Civitas, 16 July 2009

Earlier in the week, the Health Service Journal published the results of a survey of NHS finance directors, in which 32 out of 35 participants, from PCTs, mental health and acute trusts.  Two things are worth noting.

One, the most significant change in resource allocation they are planning this year is to renegotiate supplier contracts.   This is a costly process.  If it is used to drive performance where existing providers are not up-to-scratch as is the logic of competitive tendering, then fine – game on.  But if it is to simply renegotiate volume, one has to ask – given that many weren’t signed off too long ago – why they weren’t negotiated properly in the first place?  The ultimate threat of taking business elsewhere is a powerful one, but the tendency to focus on renegotiating contracts with existing suppliers seems to inhibit opportunities to garner the trust and mutual benefit developed through long-term partnerships with suppliers.  A hard enough task with the constant leadership turnover in the NHS.

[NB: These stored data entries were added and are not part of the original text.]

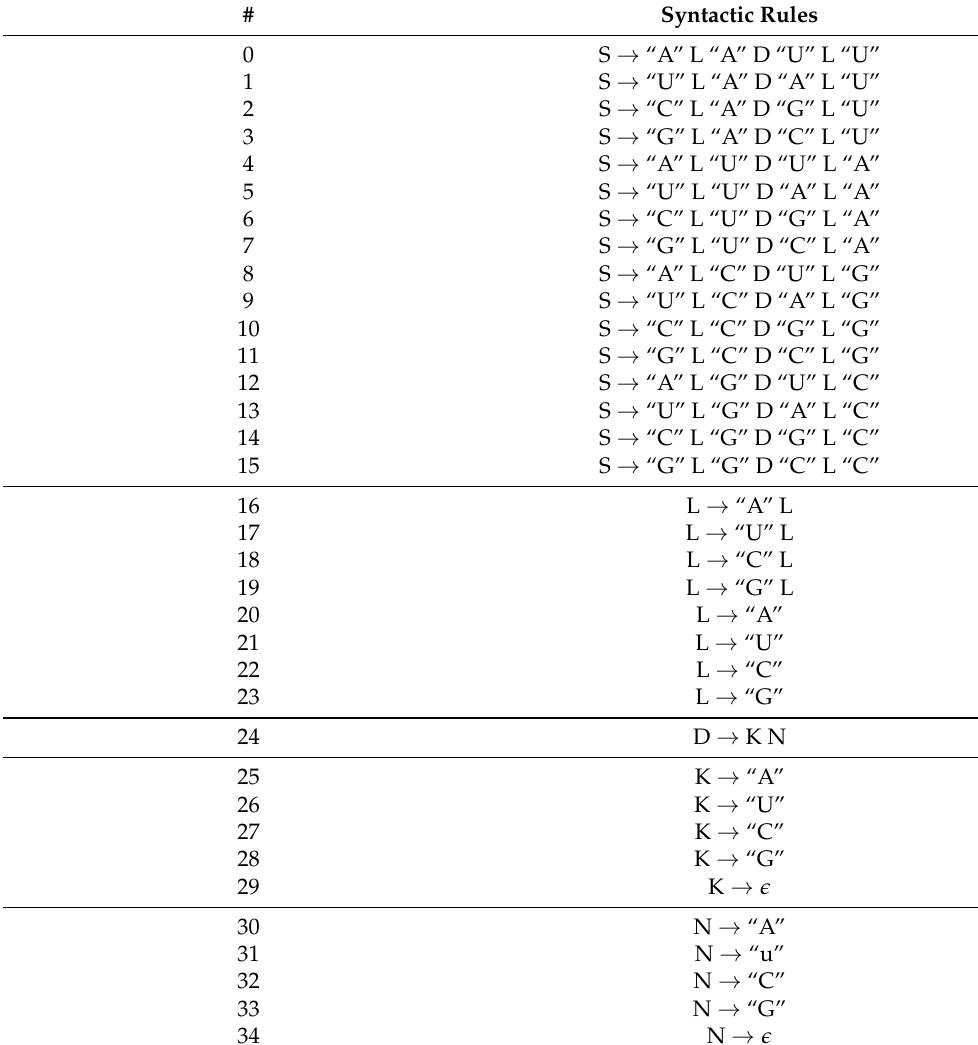
Table 1. Description of AG RNA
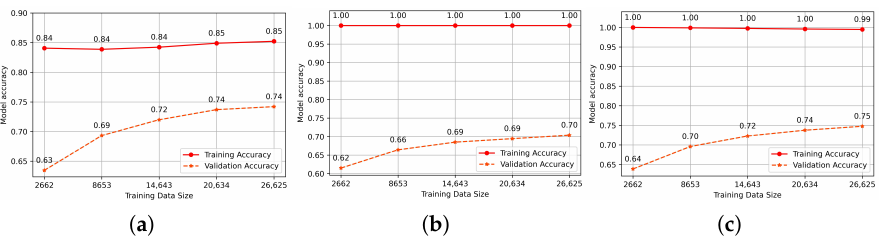
Figure 3. ( a ) SVM model learning curve, ( b ) KNN Model learning curve, ( c ) RF Model learning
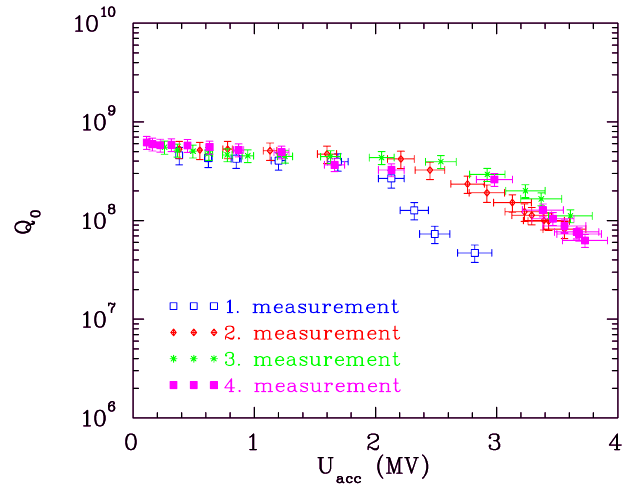
FIG. 33. (Color) The intrinsic Q -value as a function of the effective accelerating voltage. The highest voltage which has been achieved is 3.8 MV.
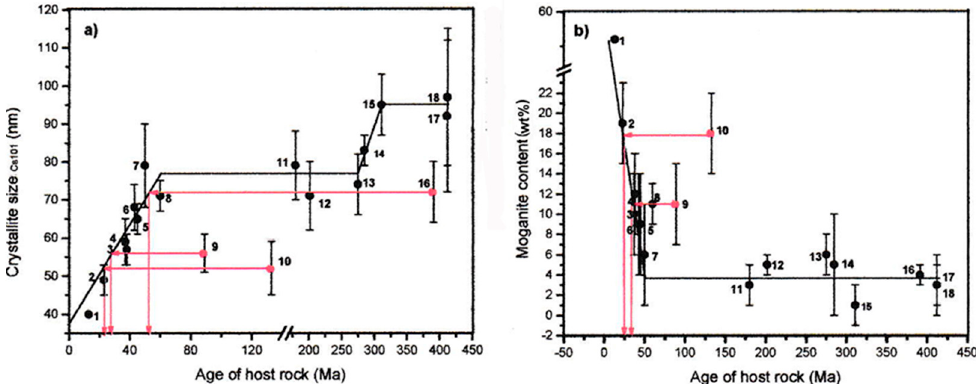
Figure 7. ( a ) Mean crystallite size as a function of age. The plot divides into four age regions: (A) an initial linear growth found in agates from host rocks aged up to 60 Ma: (B) over the next 210 Ma there is minimal growth: (C) growth restarts for 30 Ma: (D) after 300 Ma there is a final cessation of growth up to 1100 Ma. ( b ) Mean moganite content as a function of age. Agates formed from host rocks < 60 Ma show a linear decline in the moganite content and little change in the older hosts. The apparent outliers (shown in red) suggest agate formation long after the host age. Agate regions: (1) Yucca Mt., USA; (2) Mt. Warning, Australia; (3) Chihuahua, Mexico; (4) Cottonwood Springs, USA; (5) Washington, USA; (6) Las Choyas, Mexico; (7) Khur, Iran; (8) BTVP, Scotland; (9) Mt Somers, New Zealand; (10) Rio Grande do Sul, Brazil; (11) Semolale, Botswana; (12) Nova Scotia, Canada; (13) Agate Creek, Australia; (14) Thuringia, Germany; (15) Derbyshire, England; (16) East Midland Valley, Scotland; and (17) West Midland Valley, Scotland. A further 8 regions from host rocks aged between 430 and 3750 Ma are not shown as minimal change occurs after 400 Ma. Error bars show one standard deviation. XRD details: Grain size < 10 µ m using a Brucker D8 di ff ractometer in the reflection mode, crystallite size was based on the main (101) quartz reflection recorded on scans 17 ◦ < 2 θ < 30 ◦ with step size of 0.01 ◦ 2 θ and a scan speed of 10 s / step. The changed details for the moganite determination were 17 ◦ < 2 θ < 25 ◦ , step size of 0.02 ◦ 2 θ and a scan speed of 20 s / step. The moganite and quartz peak areas were determined by fitting unconstrained Lorentzian functions using the Advanced Fitting Tool in “Origin” Moganite content has been taken as the proportion (in %) of moganite peak area / total area with an estimated resolution of ± 2%. Full data is given in Moxon and Carpenter [50].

But second, and more worryingly, only five of the 35 said they would be changing how they spend to improve patient care and quality.  The government’s erstwhile mantra that ‘quality’ is cheap, get things right first time and you save yourself many costs down the line doesn’t seem to be washing on the frontline.  Here, at least, the government are right.  The NHS needs to be seeing things as a function of value not just cost; if it doesn’t we’re going to be heading down a very uncomfortable path… or rationing and declining quality.